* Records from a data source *
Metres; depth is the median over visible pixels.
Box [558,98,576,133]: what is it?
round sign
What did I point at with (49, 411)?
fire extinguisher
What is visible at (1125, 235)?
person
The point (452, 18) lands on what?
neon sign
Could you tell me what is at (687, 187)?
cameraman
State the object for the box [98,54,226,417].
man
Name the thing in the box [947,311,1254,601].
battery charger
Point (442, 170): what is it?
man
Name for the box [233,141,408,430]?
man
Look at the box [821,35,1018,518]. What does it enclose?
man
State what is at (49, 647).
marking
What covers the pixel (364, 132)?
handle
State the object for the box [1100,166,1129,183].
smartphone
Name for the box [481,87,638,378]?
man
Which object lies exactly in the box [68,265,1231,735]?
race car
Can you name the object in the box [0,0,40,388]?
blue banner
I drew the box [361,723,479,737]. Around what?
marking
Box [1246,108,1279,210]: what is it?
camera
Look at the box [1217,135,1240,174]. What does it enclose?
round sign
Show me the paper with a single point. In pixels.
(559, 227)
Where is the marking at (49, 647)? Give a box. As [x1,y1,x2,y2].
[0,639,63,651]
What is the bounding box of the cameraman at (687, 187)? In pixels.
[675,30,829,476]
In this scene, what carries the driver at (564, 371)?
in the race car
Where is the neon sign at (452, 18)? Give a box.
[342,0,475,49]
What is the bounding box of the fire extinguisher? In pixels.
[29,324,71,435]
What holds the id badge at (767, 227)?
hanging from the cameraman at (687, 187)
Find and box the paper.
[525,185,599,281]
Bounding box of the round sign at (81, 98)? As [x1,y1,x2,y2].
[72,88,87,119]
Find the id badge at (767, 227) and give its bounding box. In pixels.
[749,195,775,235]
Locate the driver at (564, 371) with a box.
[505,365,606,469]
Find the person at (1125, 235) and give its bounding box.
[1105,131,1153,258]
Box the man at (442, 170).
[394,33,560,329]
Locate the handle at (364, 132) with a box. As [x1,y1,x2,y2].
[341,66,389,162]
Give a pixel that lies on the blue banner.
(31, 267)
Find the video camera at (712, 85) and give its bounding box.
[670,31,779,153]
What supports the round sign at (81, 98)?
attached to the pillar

* Directions *
In full and word for word, repeat the records.

* Exercise output *
Metres; depth is the median over visible pixels.
Box [558,98,576,133]: what is it?
round sign
What did I point at with (49, 411)?
fire extinguisher
What is visible at (1125, 235)?
person
The point (452, 18) lands on what?
neon sign
Could you tell me what is at (687, 187)?
cameraman
State the object for the box [98,54,226,417].
man
Name the thing in the box [947,311,1254,601].
battery charger
Point (442, 170): what is it?
man
Name for the box [233,141,408,430]?
man
Look at the box [821,35,1018,518]. What does it enclose?
man
State what is at (49, 647).
marking
What covers the pixel (364, 132)?
handle
State the object for the box [1100,166,1129,183].
smartphone
Name for the box [481,87,638,378]?
man
Which object lies exactly in the box [68,265,1231,735]?
race car
Can you name the object in the box [0,0,40,388]?
blue banner
I drew the box [361,723,479,737]. Around what?
marking
Box [1246,108,1279,210]: what is it?
camera
Look at the box [1217,135,1240,174]. What does it enclose?
round sign
Show me the paper with a single point. In pixels.
(559, 227)
Where is the marking at (49, 647)? Give a box. As [x1,y1,x2,y2].
[0,639,63,651]
What is the bounding box of the cameraman at (687, 187)? In pixels.
[675,30,829,476]
In this scene, what carries the driver at (564, 371)?
in the race car
Where is the neon sign at (452, 18)? Give a box.
[342,0,475,49]
What is the bounding box of the fire extinguisher? In pixels.
[29,324,71,435]
What holds the id badge at (767, 227)?
hanging from the cameraman at (687, 187)
Find and box the paper.
[525,185,599,281]
Bounding box of the round sign at (81, 98)? As [x1,y1,x2,y2].
[72,88,87,119]
Find the id badge at (767, 227) and give its bounding box. In pixels.
[749,195,775,235]
Locate the driver at (564, 371) with a box.
[505,365,606,469]
Find the person at (1125, 235) and give its bounding box.
[1105,131,1153,258]
Box the man at (442, 170).
[394,33,560,329]
Locate the handle at (364, 132) with a box. As [x1,y1,x2,y2].
[341,66,389,162]
Give a pixel that lies on the blue banner.
(31, 267)
Find the video camera at (712, 85) and give its bounding box.
[670,31,779,153]
What supports the round sign at (81, 98)?
attached to the pillar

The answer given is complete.